- Studies suggest that spending time with your partner and another couple is an easy way to improve your relationship.
- Couples tend to enjoy the time they spend together with friends even more than they enjoy spending time alone together.
- That’s possibly because you can see those friends admiring your partner the way you once admired them (or still do).
Earlier this month, historian Stephanie Coontz published an op-ed in The New York Times about improving your marriage by acting like a single person.
One sentence jumped out at me: “Aside from having sex, which most of us prefer to do without outsiders around, people enjoy doing activities with their partner and friends together more than with only their spouse.”
This wasn’t something I’d heard before. In fact, it was antithetical to everything I’d heard before, about “date nights” and savouring QT with your QT (sorry).
As evidence, Coontz points to a 2014 study published in the journal Personal Relationships.
For that study, researchers recruited about 150 couples and had half interact with another couple they’d never met before. Half the couples in both groups engaged in small talk; the other half asked each other deeper questions.
Results showed that couples who interacted with another couple and asked each other deep questions showed the greatest increase in passionate love for their own partners at the end of the experiment.
The 2014 study extends the findings of a 2010 study, also published in the journal Personal Relationships. That study, which was smaller, found that couples who had meaningful conversations with other couples felt closer to their own partners afterward.

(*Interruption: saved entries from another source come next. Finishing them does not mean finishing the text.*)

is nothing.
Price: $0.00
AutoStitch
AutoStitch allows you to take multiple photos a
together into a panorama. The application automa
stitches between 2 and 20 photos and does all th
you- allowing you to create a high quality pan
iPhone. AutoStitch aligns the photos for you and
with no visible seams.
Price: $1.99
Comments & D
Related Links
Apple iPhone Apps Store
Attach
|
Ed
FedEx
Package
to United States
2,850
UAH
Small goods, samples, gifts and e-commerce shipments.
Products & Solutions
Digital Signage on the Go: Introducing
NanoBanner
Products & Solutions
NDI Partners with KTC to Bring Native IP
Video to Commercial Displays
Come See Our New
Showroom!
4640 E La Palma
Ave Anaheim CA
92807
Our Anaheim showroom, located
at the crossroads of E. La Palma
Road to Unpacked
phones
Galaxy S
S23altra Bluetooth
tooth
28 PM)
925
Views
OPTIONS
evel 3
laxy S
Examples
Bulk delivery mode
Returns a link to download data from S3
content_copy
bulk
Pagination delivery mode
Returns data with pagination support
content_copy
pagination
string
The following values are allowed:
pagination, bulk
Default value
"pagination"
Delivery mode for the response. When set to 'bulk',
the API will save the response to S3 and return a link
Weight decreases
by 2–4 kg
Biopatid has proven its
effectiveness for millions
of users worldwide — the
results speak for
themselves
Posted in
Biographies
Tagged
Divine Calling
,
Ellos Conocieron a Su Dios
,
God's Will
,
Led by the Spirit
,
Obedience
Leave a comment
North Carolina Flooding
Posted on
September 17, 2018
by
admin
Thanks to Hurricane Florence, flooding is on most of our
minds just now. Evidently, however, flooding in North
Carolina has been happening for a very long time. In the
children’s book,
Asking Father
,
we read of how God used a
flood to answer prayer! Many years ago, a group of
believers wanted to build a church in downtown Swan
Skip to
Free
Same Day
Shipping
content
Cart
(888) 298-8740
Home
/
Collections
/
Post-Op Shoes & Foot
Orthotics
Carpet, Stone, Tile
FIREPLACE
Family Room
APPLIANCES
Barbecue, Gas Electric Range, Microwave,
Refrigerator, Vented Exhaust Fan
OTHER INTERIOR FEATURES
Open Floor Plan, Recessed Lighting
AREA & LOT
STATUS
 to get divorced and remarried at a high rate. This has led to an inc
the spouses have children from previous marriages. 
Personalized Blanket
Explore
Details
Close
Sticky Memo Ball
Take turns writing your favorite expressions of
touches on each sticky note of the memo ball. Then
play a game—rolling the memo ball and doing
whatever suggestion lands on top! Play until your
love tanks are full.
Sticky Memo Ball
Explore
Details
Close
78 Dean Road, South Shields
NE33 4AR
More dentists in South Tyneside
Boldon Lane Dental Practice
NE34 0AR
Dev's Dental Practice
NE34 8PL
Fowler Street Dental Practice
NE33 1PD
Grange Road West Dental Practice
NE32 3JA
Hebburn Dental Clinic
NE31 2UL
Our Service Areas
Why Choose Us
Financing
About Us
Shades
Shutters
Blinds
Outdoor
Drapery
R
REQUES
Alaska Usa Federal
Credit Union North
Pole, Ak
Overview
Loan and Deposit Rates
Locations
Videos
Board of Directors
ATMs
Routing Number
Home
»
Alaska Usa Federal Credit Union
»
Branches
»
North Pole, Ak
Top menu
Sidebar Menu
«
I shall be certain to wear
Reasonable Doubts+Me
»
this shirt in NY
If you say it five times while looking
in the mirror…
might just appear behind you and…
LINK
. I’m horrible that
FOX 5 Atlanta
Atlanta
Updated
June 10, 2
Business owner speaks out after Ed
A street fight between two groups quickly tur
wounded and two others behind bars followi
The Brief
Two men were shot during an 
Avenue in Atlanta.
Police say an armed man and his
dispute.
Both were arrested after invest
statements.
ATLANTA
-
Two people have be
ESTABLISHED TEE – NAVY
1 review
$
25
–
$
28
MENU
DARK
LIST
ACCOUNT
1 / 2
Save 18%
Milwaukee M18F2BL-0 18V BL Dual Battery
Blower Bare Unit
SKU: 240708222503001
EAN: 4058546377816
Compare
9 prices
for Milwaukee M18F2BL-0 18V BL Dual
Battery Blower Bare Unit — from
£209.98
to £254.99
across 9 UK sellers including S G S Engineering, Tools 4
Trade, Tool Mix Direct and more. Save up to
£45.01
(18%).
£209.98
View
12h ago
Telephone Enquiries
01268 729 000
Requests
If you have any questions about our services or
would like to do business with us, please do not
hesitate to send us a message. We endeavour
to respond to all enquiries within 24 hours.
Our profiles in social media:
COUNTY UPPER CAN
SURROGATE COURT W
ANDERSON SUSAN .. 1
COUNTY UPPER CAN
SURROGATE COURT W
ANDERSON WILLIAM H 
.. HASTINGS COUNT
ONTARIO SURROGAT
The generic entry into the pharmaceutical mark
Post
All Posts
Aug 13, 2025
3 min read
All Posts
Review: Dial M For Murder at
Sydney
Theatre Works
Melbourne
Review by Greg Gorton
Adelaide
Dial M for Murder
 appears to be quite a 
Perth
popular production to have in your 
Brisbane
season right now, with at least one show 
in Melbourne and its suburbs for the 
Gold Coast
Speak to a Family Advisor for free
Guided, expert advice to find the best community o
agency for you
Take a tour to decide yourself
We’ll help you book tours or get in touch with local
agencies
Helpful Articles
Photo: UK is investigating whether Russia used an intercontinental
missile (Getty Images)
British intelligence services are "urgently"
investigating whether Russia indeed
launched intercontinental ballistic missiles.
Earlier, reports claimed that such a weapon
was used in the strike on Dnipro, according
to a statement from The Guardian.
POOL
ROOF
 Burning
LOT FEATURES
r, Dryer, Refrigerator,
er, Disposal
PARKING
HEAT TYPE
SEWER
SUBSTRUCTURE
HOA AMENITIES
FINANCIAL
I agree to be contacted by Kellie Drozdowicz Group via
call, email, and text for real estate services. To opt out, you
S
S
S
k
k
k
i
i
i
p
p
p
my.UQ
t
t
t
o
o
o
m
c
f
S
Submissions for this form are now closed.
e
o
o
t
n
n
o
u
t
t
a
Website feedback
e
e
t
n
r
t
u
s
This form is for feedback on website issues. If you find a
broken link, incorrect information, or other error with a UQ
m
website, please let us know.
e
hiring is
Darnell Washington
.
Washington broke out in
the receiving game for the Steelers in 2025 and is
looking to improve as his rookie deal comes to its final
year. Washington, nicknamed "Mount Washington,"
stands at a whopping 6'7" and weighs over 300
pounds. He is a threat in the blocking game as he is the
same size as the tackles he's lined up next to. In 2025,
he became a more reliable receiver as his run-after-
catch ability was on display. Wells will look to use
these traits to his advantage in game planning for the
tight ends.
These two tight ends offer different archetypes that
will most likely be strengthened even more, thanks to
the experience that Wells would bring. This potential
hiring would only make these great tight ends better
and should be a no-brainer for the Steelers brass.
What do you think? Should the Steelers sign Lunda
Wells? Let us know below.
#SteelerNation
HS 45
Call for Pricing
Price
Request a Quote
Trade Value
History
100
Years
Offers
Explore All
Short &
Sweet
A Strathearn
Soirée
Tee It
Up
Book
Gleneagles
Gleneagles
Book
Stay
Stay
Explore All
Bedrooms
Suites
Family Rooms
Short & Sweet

Data from the Sloan Center’s Five Hundred Family Study at the National Opinion Research Center tells a similar story. As Pamela B. Paresky explains in a blog post for Psychology Today, “the highest-quality time couples spent together was the kid-free time they spent together with friends.”
Seeing other people laugh at your partner’s old stories can remind you how great your partner really is
Coontz suggests that socialising with others lets each partner show off their strengths. She writes: “My husband tells great stories, but I’ve heard most of them and am not interested in hearing them again when we’re by ourselves. When we’re out with others, however, I urge him to tell away. Their positive reaction validates me as well as him.”
Indeed, the 2014 study found that it wasn’t self-disclosure (as in, revealing personal details to another couple) itself that predicted the increase in passionate love within couples. Instead, it was mostly the way the other couple reacted to those disclosures.
Ultimately, this research doesn’t suggest you should never spend time alone with your partner. Especially in the early stages of your relationship – i.e. when you haven’t yet heard the same stories 100 times – it makes sense to get to know your partner in a more private setting.
But once your relationship has progressed to a more serious phase, double dating can be a useful way to both stave off boredom and reignite your passion for each other.